Escrito por: Antonio Martínez Santos

viernes, 22.03.2013

La verdad que ha sido una semana completa la que se ha vivido en el Albacete con sucesión de acontecimientos que han acelerado el ritmo del club, del equipo y también del aficionado. En los últimos entrenamientos (tanto en la Ciudad Deportiva como en el Carlos Belmonte) ha habido más gente que en toda la temporada. Algo que es lógico porque la afición estaba asumida en una depresión profunda y al menos estos días con el cambio de entrenador se ha motivado de cara a final de campaña.

El “estilo Sampedro” está por aún por ver (los primeros 15-30 minutos ante el Caceerño me parecen claves) pero de momento y sobre el papel parece que quiere sacar el balón jugado sin tanto pelotazo en largo, algo que terminó desesperando a la parroquia blanca en la última etapa. A priori, creo que el perfil de Iñaki Alonso era el que mejor encajaba a la situación del Albacete pero Sampedro ha traído la ilusión, algo clave tras los últimos meses de Gómez.

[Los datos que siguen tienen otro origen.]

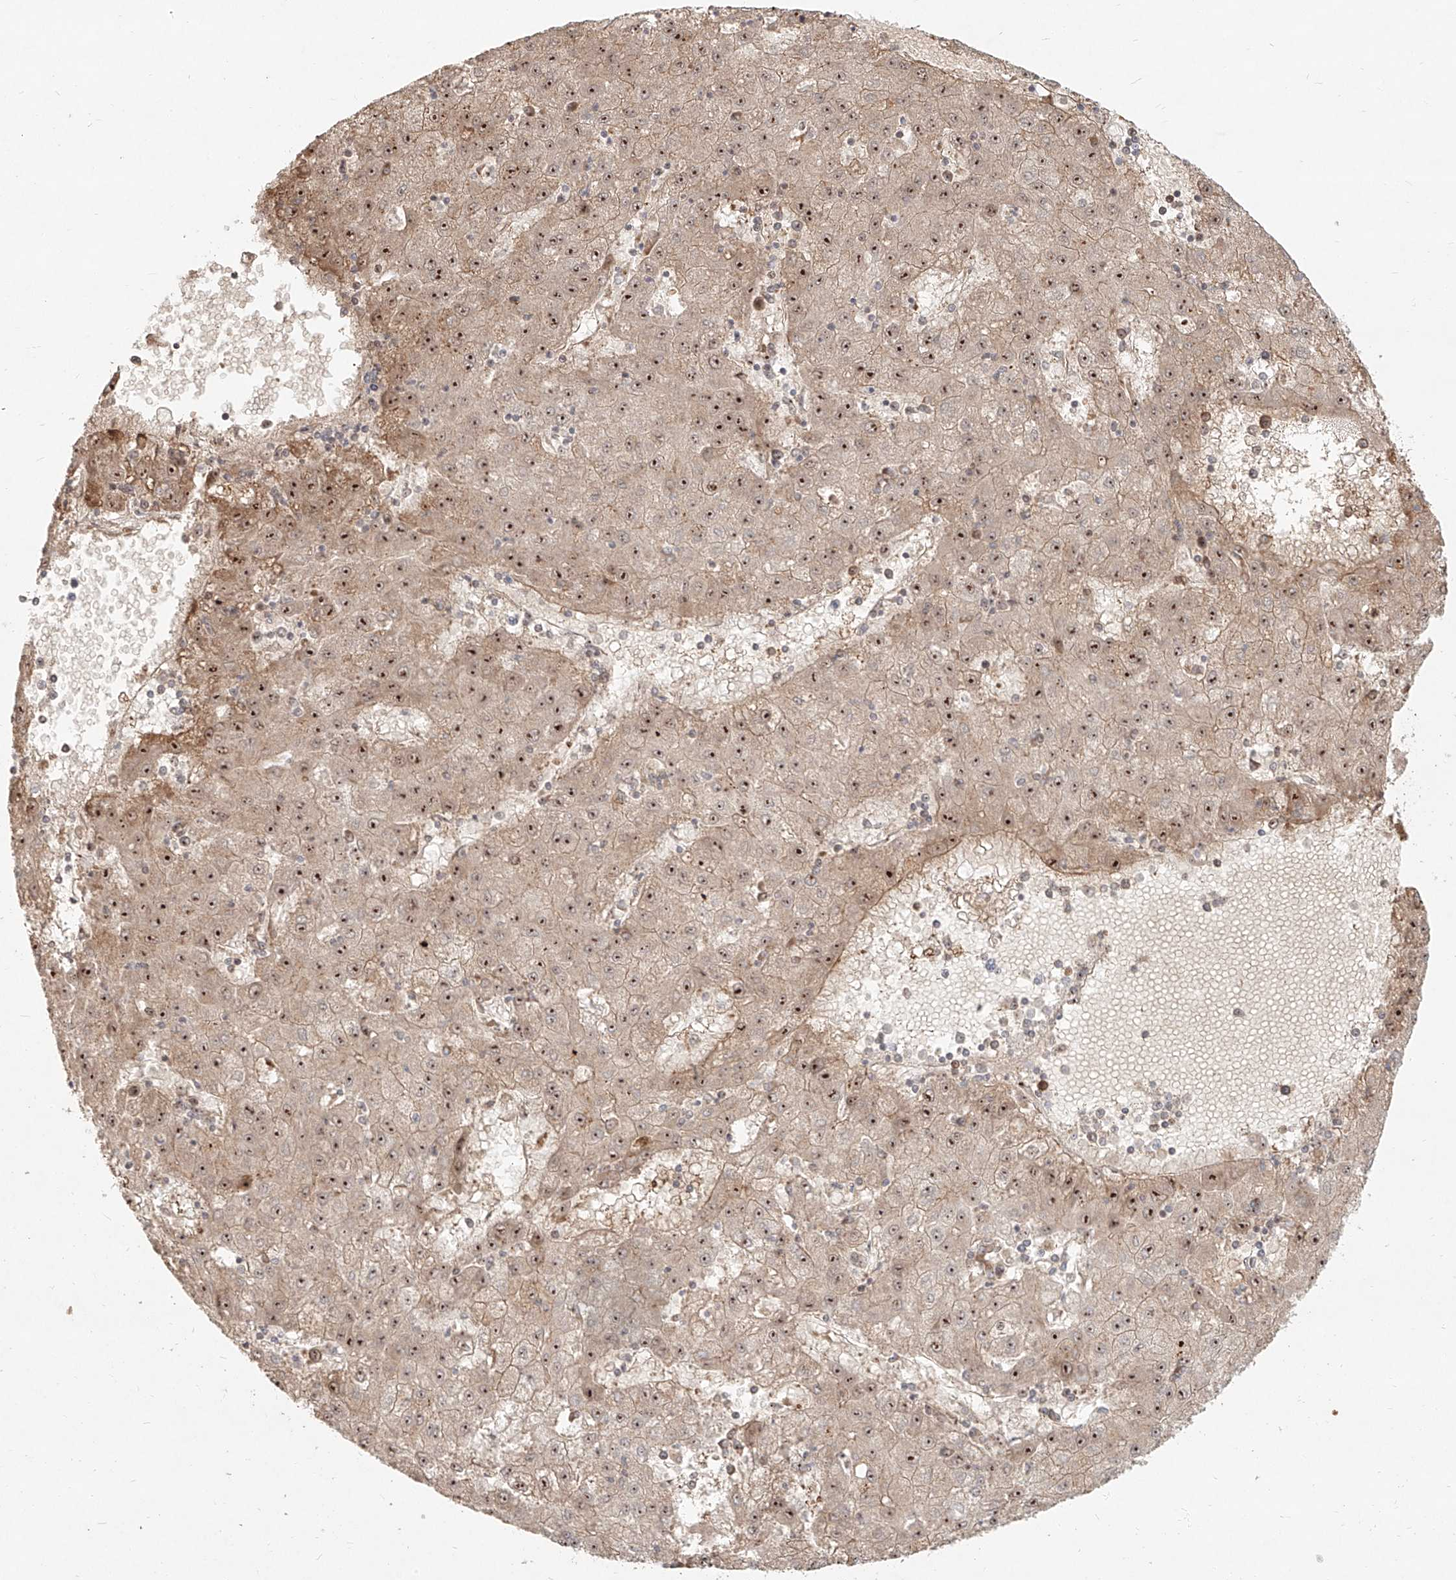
{"staining": {"intensity": "moderate", "quantity": ">75%", "location": "cytoplasmic/membranous,nuclear"}, "tissue": "liver cancer", "cell_type": "Tumor cells", "image_type": "cancer", "snomed": [{"axis": "morphology", "description": "Carcinoma, Hepatocellular, NOS"}, {"axis": "topography", "description": "Liver"}], "caption": "Liver cancer (hepatocellular carcinoma) was stained to show a protein in brown. There is medium levels of moderate cytoplasmic/membranous and nuclear expression in about >75% of tumor cells.", "gene": "BYSL", "patient": {"sex": "male", "age": 72}}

Un Antonio Gómez cuyo proyecto a 3 años firmado por Candel se ha quedado a la mitad ya sean por los malos resultados de esta segunda vuelta, por los charcos en los que se ha metido, por la falta de autocrítica, por la tensa relación con José Antonio Iniesta o todo a la vez.

El técnico madrileño terminó su andadura al frente del Alba con una emotiva despedida, arropado por la plantilla mientras que Agustín Lázaro no fue capaz ni de acompañarle en su despedida ni tampoco dedicarle un mínimo comentario. Que quede claro que tampoco está obligado pero sí que hubiese sido un detalle por parte del máximo mandatario.

Ha comenzado una nueva etapa con 9 partidos por delante y el primero ante el Cacereño en casa. Se dice que a cambio de entrenador, victoria segura. De la “era Gómez” al “estilo Sampedro”.

PD: Le deseo todo lo mejor tanto personal como profesionalmente a Antonio Gómez y a Gonzalo Rodríguez. Sin lugar a dudas han trabajado duro y muchas horas por el Alba.